MEMORANDUM OPINION AND ORDER Plaintiff Jason Lee Stanford purchased Vulcan Quarry, a large inactive quarry now filled with water, in 2012. Since 1998, the quarry has been part of a drainage system built by the United States Army Corps of Engineers to prevent flooding in the area. Defendant Metropolitan Sewer District is the local sponsor of that drainage system and is required to maintain it. One day in 2014, Stanford noticed that the quality of water in the quarry had deteriorated. He tested the water and found that it contained high levels of contaminants. Stanford and his business, South Side Quarry, LLC, allege that MSD is responsible for overburdening the quarry with stormwater and dumping sewage into the quarry, all in violation of the Clean Water Act and state law. (Docket No. 1) MSD moves the Court to dismiss the claims. (D.N. 11) For the reasons explained below, the Court will grant MSD’s motion in part. I. The following facts are either undisputed or set out in the complaint and accepted as true for purposes of the pending Rule 12(b)(6) motion. See Tackett v. M & G Polymers, USA, LLC, 561 F.3d 478, 488 (6th Cir. 2009) (citing Gunasekera v. Irwin, 551 F.3d 461, 466 (6th Cir. 2009) (citations omitted)). This action concerns the area known as Vulcan Quarry, a fifty-acre piece of land in Jefferson County, Kentucky.

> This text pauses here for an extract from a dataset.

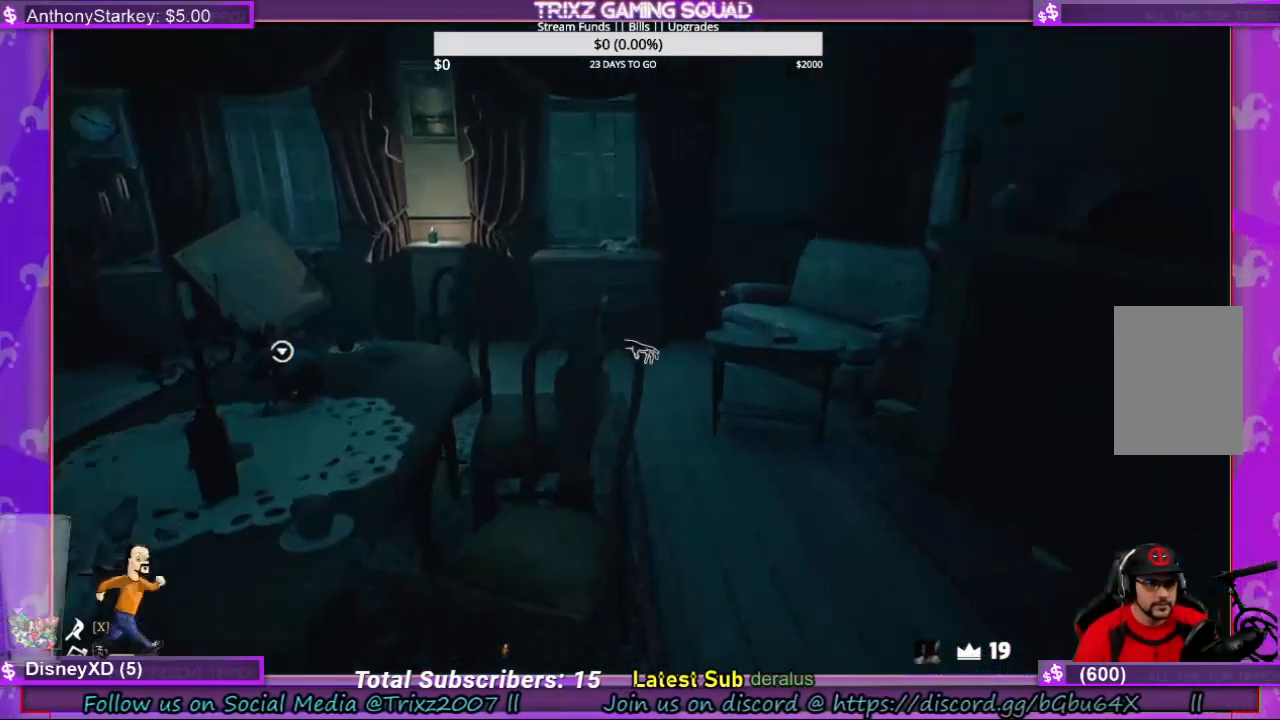
{"keys": [], "mouse": [], "events": [[166, "w", "up"], [200, "d", "up"]]}
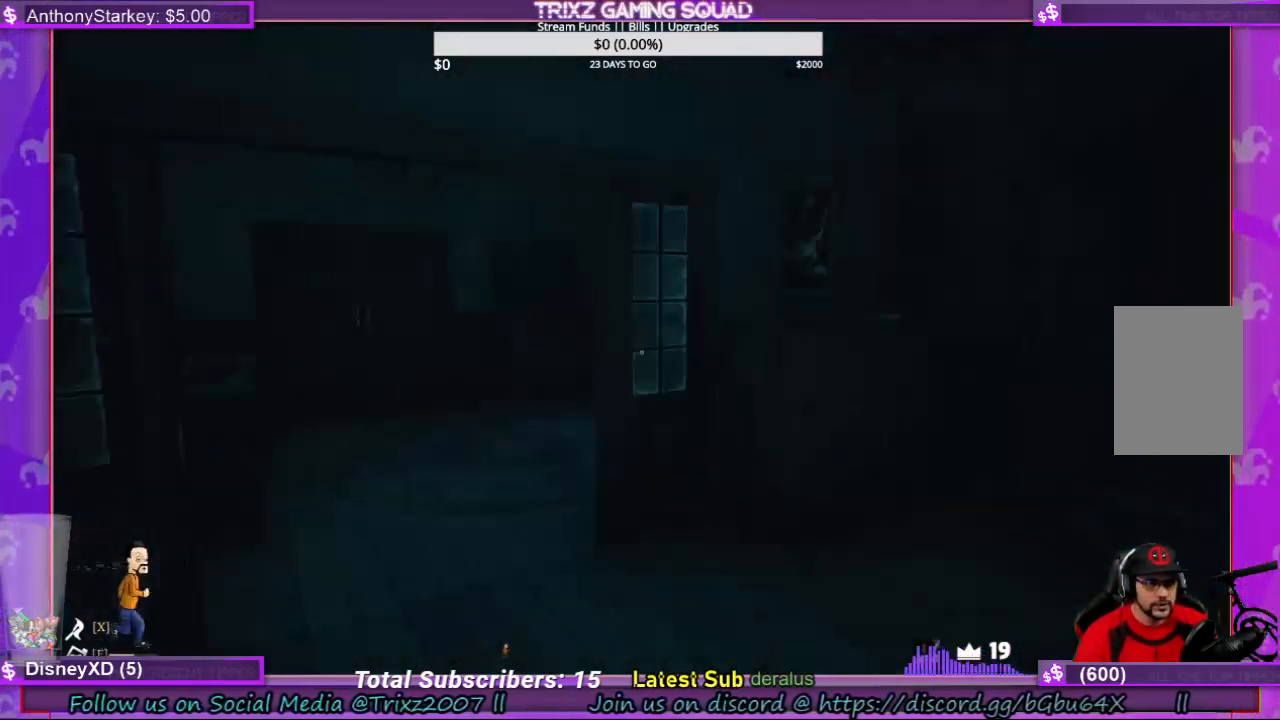
{"keys": ["w"], "mouse": [], "events": [[66, "w", "down"]]}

The quarry is part of the Pond Creek Watershed. (D.N. 1, PageID # 8) The quarry is now inactive and filled with water. (D.N. 11-3, PageID # 175) Jason Lee Stanford purchased the quarry at a foreclosure sale in 2012. (D.N. 1, PageID # 15) A. Pond Creek Watershed is prone to flooding, and Congress therefore approved a plan to

engineer an overflow drainage system of the nearby Fishpool Creek. (D.N. 11-3 (Cooperation Agreement between USACE and MSD); D.N. 11-2 (Photo of Vulcan Quarry)) MSD is the local sponsor of the project and has managed it with the United States Army Corps of Engineers since the project began in 1998. (D.N. 11-1, PageID # 124; D.N. 11-4, PageID # 177) The drainage system implicated the quarry, and MSD attempted to take ownership of the quarry through eminent domain, claiming that it would use the quarry to reduce excessive flooding in the Pond Creek Watershed. (D.N. 1, PageID # 10) Instead of allowing MSD to take the property in fee, Jefferson Circuit Court granted MSD multiple easements because the “proposed taking [condemnation] would far exceed MSD’s contemplated use.” (Id.) ORK, Plaintiffs’ predecessor in interest in the

quarry, granted MSD an easement in response to the court order. (D.N. 1-1, PageID # 61) The “flowage” easement provides that MSD has [t]he perpetual right, power, privilege and easement to permanently overflow, flood and submerge the land . . . in connection with the operation and maintenance of the Pond Creek Local Flood Protection Project as authorized by Act of Congress . . . provided further that any use of the land shall be subject to Federal and State laws with respect to pollution.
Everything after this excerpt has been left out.